The Islanders - Christopher Priest


L’Archipel du rêve : des milliers d’îles dans éparpillées dans l’océan d’un monde voisin du nôtre. La technologie est celle du XXIème siècle, les préoccupations des hommes sont les mêmes. Un certain nombre de curiosités physiques (vortex, distorsions temporelles…) rendent les îles indénombrables, in-cartographiables. L’Archipel est un espace neutre dans la guerre qui déchire les continents voisins. On y croise déserteurs, prostituées, scientifiques, et surtout des populations d’îliens toutes refermées sur leurs petits mondes clos. Les lecteurs de Christopher Priest auront reconnu le cadre de son roman la Fontaine pétrifiante, ou de son recueil éponyme : l’Archipel du rêve.
The Islanders est une bizarrerie littéraire : un guide de voyage, référençant une petite sélection d’îles, mentionnées par ordre alphabétique. Il est conseillé de le lire dans l’ordre, le lecteur familier de suppléments de jeu de rôle ne sera pas désorienté, on fait face d’abord à une énumération à la fois amusante et ennuyeuse de lieux ayant peu à voir les uns avec les autres, puisque dispersés sur la surface du monde… Dans ce registre, le roman rappelle les notules d’Italo Calvino dans les Villes invisibles, par exemple. Puis, de lieu en lieu, certains personnages reviennent, Dryd Bathurst, le peintre génial, admiré de tous, qui n’a cessé de fuir les îles après avoir offensé d’innombrables maris jaloux. Chester Kammeston, le Grand Ecrivain, Caurer, la réformiste sociale, Jordenn Yo, l'artiste extrême capable de détruire complètement les lieux où elle exerce. On y retrouve aussi les éléments éparpillés d’une affaire criminelle, témoignages, aveux menteurs, intoxications, qui ne surprendront pas ceux qui savent que, pour Christopher Priest, le réel a de nombreuses facettes, souvent incompatibles les unes avec les autres. Et au milieu du guide viennent s’insérer d’autres éléments : rapports de police, témoignages, lettres d’admirateurs, récits indépendants...
The Islanders est peut-être le roman priestien ultime, la forme s’accordant parfaitement au fond : factuel, ironique, détaché (insulaire ? anglais ?) et en toutes choses menteur, trompeur, labyrinthique, éparpillé. Aucune vérité ne s’en dégage, aucune révélation, juste le sentiment que les hommes, comme les îles, offrent des visages toujours différents selon le cap depuis lequel on les approche. Le plus grand mensonge est peut-être celui du temps et de la chronologie, qui suit dans ce livre des courants aussi étranges que ceux qui passent d’une île à l’autre.
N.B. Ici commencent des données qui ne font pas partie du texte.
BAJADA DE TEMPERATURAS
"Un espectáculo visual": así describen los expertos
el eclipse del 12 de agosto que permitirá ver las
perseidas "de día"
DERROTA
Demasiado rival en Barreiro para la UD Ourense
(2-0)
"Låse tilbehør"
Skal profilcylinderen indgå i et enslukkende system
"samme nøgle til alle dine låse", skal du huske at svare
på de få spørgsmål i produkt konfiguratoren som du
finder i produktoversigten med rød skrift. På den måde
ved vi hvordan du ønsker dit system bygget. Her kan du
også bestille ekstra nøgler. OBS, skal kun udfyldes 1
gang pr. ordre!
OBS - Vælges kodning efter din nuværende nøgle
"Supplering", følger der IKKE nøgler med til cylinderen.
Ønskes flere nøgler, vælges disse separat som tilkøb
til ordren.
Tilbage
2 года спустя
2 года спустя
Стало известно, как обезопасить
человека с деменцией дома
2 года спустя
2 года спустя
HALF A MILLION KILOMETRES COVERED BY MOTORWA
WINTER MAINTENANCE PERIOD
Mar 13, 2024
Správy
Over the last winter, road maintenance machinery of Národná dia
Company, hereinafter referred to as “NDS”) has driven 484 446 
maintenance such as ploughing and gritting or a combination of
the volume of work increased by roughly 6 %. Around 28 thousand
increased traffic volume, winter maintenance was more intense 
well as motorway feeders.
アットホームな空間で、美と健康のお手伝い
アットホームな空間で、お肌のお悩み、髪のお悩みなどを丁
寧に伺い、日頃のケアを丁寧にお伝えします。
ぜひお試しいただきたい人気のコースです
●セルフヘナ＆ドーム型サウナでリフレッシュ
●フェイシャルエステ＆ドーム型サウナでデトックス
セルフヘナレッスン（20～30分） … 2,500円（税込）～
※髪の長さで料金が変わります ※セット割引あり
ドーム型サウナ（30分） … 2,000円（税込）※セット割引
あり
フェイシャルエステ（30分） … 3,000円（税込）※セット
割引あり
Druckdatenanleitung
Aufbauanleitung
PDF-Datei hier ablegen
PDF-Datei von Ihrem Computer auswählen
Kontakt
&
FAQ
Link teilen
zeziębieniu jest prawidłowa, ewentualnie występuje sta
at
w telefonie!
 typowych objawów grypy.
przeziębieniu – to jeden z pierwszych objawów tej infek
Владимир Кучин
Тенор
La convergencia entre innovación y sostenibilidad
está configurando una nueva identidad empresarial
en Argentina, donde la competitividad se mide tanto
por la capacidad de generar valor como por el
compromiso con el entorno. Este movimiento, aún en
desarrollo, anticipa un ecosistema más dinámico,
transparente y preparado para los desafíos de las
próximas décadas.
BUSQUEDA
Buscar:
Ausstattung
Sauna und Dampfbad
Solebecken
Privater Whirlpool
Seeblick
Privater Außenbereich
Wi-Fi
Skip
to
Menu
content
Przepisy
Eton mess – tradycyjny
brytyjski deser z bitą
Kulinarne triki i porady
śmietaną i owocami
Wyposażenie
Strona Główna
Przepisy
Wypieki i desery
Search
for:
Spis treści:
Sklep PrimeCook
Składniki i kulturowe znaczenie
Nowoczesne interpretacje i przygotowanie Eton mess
On a ici un objet dont la forme fait totalement écho au fond, une œuvre d’art bizarre, pleine de recoins et de mystères, parfaitement accomplie. J’ai été dérouté, perdu, j’ai relu la Fontaine Pétrifiante, l’Archipel du rêve, trouvé des liens, quelques réponses, et me suis posé encore plus de questions.
Le roman paraîtra en français cette année aux éditions Denoël, sous le titre les Insulaires.